Environmental Impacts
Eolian processes can also have detrimental consequences for the environment, such as disrupting rainfall. For example, dust and smoke particles in the air provide the nuclei around which water vapor condenses into cloud droplets. Daniel Rosenfeld and his colleagues at The Hebrew University in Jerusalem have compared the size of droplets in dusty clouds with those in nearby clouds where no dust was present. The dusty clouds produced less rain because they contained so many nuclei that the cloud droplets remained too small to form heavier drops that fall as rain. By reducing rainfall, these dusty clouds could lead to more drought, which would reduce vegetative growth, leading to more erosion, more dust, and even less rainfall. At the same time, Rosenfeld notes, global rainfall must balance global evaporation.

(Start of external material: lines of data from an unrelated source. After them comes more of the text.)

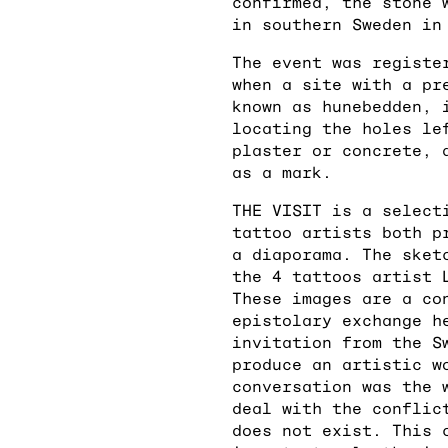
confirmed, the stone 
in southern Sweden in
The event was registe
when a site with a pr
known as hunebedden, 
locating the holes le
plaster or concrete, 
as a mark.
THE VISIT is a select
tattoo artists both p
a diaporama. The sket
the 4 tattoos artist 
These images are a co
epistolary exchange h
invitation from the S
produce an artistic w
conversation was the 
deal with the conflic
does not exist. This 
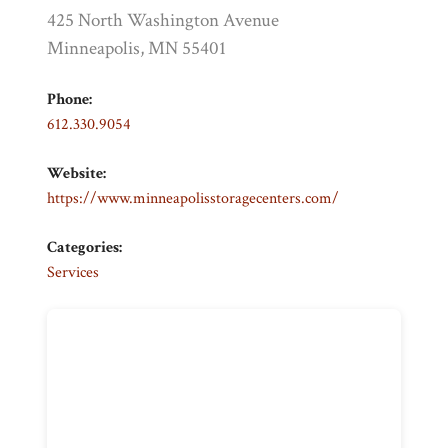
425 North Washington Avenue
Minneapolis, MN 55401
Phone:
612.330.9054
Website:
https://www.minneapolisstoragecenters.com/
Categories:
Services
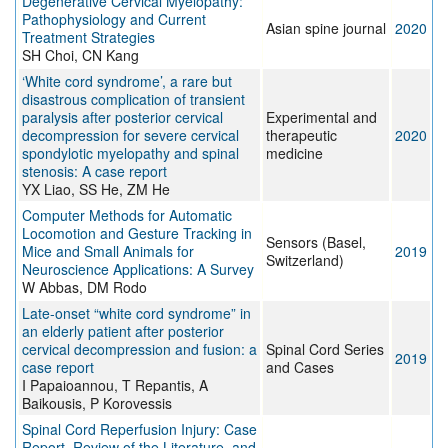
Degenerative Cervical Myelopathy:
Pathophysiology and Current
Asian spine journal
2020
Treatment Strategies
SH Choi, CN Kang
‘White cord syndrome’, a rare but
disastrous complication of transient
paralysis after posterior cervical
Experimental and
decompression for severe cervical
therapeutic
2020
spondylotic myelopathy and spinal
medicine
stenosis: A case report
YX Liao, SS He, ZM He
Computer Methods for Automatic
Locomotion and Gesture Tracking in
Sensors (Basel,
Mice and Small Animals for
2019
Switzerland)
Neuroscience Applications: A Survey
W Abbas, DM Rodo
Late-onset “white cord syndrome” in
an elderly patient after posterior
cervical decompression and fusion: a
Spinal Cord Series
2019
case report
and Cases
I Papaioannou, T Repantis, A
Baikousis, P Korovessis
Spinal Cord Reperfusion Injury: Case
Report, Review of the Literature, and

As a result, wind erosion in one region could cause excessive rainfall thousands of miles away.
Increased airborne sediment from land-use practices that contribute to accelerated wind erosion might be a factor in climate change, believes Joseph Prospero, director of the Cooperative Institute for Marine and Atmospheric Studies at the University of Miami. "Clearly it has some impact. Dust in the lower atmosphere reflects solar energy that would normally reach the earth’s surface. This leads to increased heating and instability of the upper atmosphere. But whether it affects the net radiation flux of the earth is another matter."
Sediment kicked up by sandstorms in the Sahara Desert and carried by trade winds might explain why coral reefs, sea fans, and sea urchins in the Caribbean are threatened by a variety of new diseases, such as white pox, white plague, and black band. Right now scientists don’t know if the diseases reflect natural or human causes and whether the agents are viruses, bacteria, fungi, or protozoa. Researchers note, however, that the decline of these corral reefs coincides with increased aridity and desertification in North Africa, which began in the mid-1960s and increased over the next two decades before beginning to subside in the 1990s.

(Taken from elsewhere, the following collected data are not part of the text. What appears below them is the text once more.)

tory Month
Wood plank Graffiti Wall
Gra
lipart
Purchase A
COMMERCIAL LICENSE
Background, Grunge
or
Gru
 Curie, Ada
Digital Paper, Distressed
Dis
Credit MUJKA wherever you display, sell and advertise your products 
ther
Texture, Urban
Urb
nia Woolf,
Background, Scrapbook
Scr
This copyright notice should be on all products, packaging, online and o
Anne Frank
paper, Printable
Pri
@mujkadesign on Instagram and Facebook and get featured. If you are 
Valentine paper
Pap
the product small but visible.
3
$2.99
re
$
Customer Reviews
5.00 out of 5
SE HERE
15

Peak dust events in Barbados and elsewhere in the western Atlantic Ocean coincide with damaging events on coral reefs throughout the Caribbean. Many of these sick reefs lie in areas with relatively few people and where there’s minimal threat from such suspects as sewage, excess nutrients in runoff from land, and dredging. What’s more, a fungus, Aspergillus sp., that affects sea fans throughout the Caribbean is found on land and does not reproduce in seawater. One hypothesis is that wind-blown sediment brings in the disease-causing agents.
Those agents may include iron or other nutrients attached to the soil particles. As Prospero points out, a lack of iron limits biological activity, even when such nutrients as phosphorus and nitrogen are present. That can limit growth microorganisms, algae, and free-floating plants, including phytoplankton. Several years ago, in fact, scientists dumped 1,000 lb. of iron in seawater to fertilize production of 4 million lb. of plants.
"Because it’s highly insoluble, iron isn’t carried by river or ocean currents," Prospero states. "The only way it can be carried out into the ocean is by wind-blown dust."
Whatever the ultimate explanation for the die-off of coral reefs and plankton blooms, one thing is certain: Dust in the wind can affect the world and life on it in unexpected ways big and small. If nothing else, it highlights the nature and scope of the problems facing erosion control professionals in protecting earth’s air and water quality.